My parenting adventure began with a diagnosis. When my son, Jackie, turned six, I found myself in a doctor’s office hearing words like autism, sensory processing disorder and sensory integration disorder. In my gut, I knew the diagnosis was coming, but what I couldn’t know was what it meant for the future. I didn’t cry or pound my fist against the wall asking God, “Why?” I did what any mother would do and got on the internet, searching for any information that I could find about what made my son tick.

Back then, there weren’t too many resources talking about high-functioning autism. I had to wing it much of the time, parenting from pure intuition. The issues were easier to deal with when Jackie was small. We stayed away from places that would cause sensory overload. No candle shops or restaurants or loud parades. He was immature and had tantrums just like many other children his age, but as he got older, the gap between him and his peers widened, and he began to seem different.

The first time that I got “the look” was at the playground. Jackie was in elementary school and was big for his age. It didn’t help that strangers assumed that he was older than he was. He was playing alone, though there were several other children around. Suddenly a firetruck raced by, the siren blaring and Jackie lost it. He ran frantically around the playground, hands covering his ears, trying desperately to get away from the awful sound. I couldn’t get to him fast enough and he ran into the sandbox and trampled other children’s sandcastle. The other mothers rushed in as I grabbed Jackie and took him to a bench, rubbing his back to soothe him. The small group in the sandbox looked at me expectantly, waiting for a scolding or at the very least a forced apology. They noticed me consoling my son and then there it was, the look that plainly said, “Spoiled child, bad mother.” I did make my apologies, but I left that situation hurt and feeling misunderstood, feelings that I would spend the next 10 years harboring.

When Jackie entered middle school, the social issues of autism began to come in like a lion. There were constant instances of bullying, and of losing friends and not knowing how to make new ones. His lack of interest in anything outside of his passion for cars limited him. While his peers developed new interests, expanding out into the tech world, girls, and sports, Jackie remained where he always had been, focused on when the next batch of Hot Wheels cars would be released.

Then, one day, Jackie came home from school and said, “You know, mom, I’m really happy that I have autism.”

Jackie spent night after night crying himself to sleep and I felt so helpless, unable to get through to him about how our world worked. It was a foreign place to him. I began to follow him down that rabbit hole of depression. The constant judgement that we both felt, the inability to express ourselves to each other, and the knowledge that it would probably always be this way, left deep wounds. I began to think about how it all could’ve been different. How his life would’ve been so much better without this neurological difference. How my life would be more about me, rather than always about autism and waiting for the next crisis. Then something happened that changed everything.

Freshman year began with a bang. The transition into a much bigger school, filled with strangers and overwhelming course work, was horrible. Jackie’s grades began to fall, and he began to feel that he might not be able to do well. We spent a lot of time with tutors and studying for big tests only to be rewarded with continuing low grades. His growing frustration filled me with despair. I questioned my faith in God, wondering why my son was given so many obstacles and how I would ever be able to make his life fulfilling in the face of autism. I felt like a failure and was consumed with worry for the future. I was at my lowest point, bitter and angry. I felt robbed of time and energy.

Then, one day, Jackie came home from school and said, “You know, mom, I’m really happy that I have autism.”

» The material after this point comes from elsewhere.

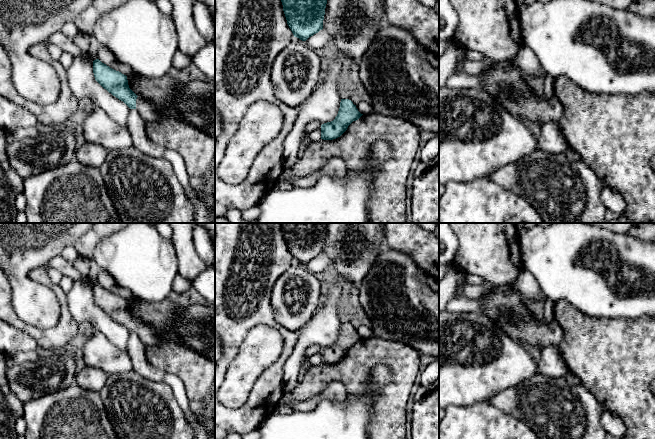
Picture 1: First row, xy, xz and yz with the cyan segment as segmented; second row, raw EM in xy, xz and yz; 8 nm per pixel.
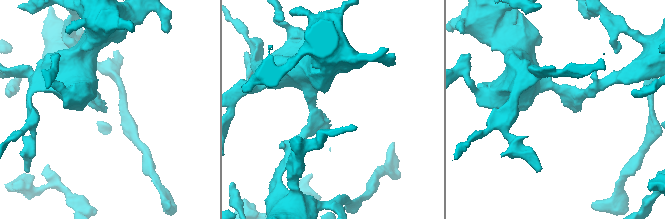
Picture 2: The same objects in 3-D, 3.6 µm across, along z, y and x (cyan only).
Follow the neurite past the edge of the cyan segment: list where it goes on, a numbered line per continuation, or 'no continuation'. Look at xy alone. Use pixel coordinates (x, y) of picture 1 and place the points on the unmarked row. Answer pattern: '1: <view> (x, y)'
1: xy (145, 332)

He went on to tell me how he didn’t want to be like everyone else. Even though it was hard at times, he knew that it made him special and he never wanted it to go away. I was shocked, but there was also a sense of relief. I thought back over our lives together. All the times that I told him that he was special, that he could be happy to be who he was, had finally gotten through. My son was grateful for something that made him different, something out of his control that made him stand out.

This made me to think about who I had become. I began to revel in the struggles that I had faced. I realized that I was not the same woman that I had been. I was stronger and more aware of the world around me. I’d fought endless battles with school systems, insurance companies, and even strangers to help them understand the needs of my autistic boy. The battle hadn’t just been for Jackie, but for an understanding of all people who feel different in some way. I’d come from a place of misunderstanding others to arrive at a place that included us all.

I was grateful, for the first time, for all of it. Jackie helped me see that everyone struggles with issues in life. For us it will be autism. I am forever grateful for my boy, who trusted and believed enough to let me fight for him, and for helping me find a voice to help others.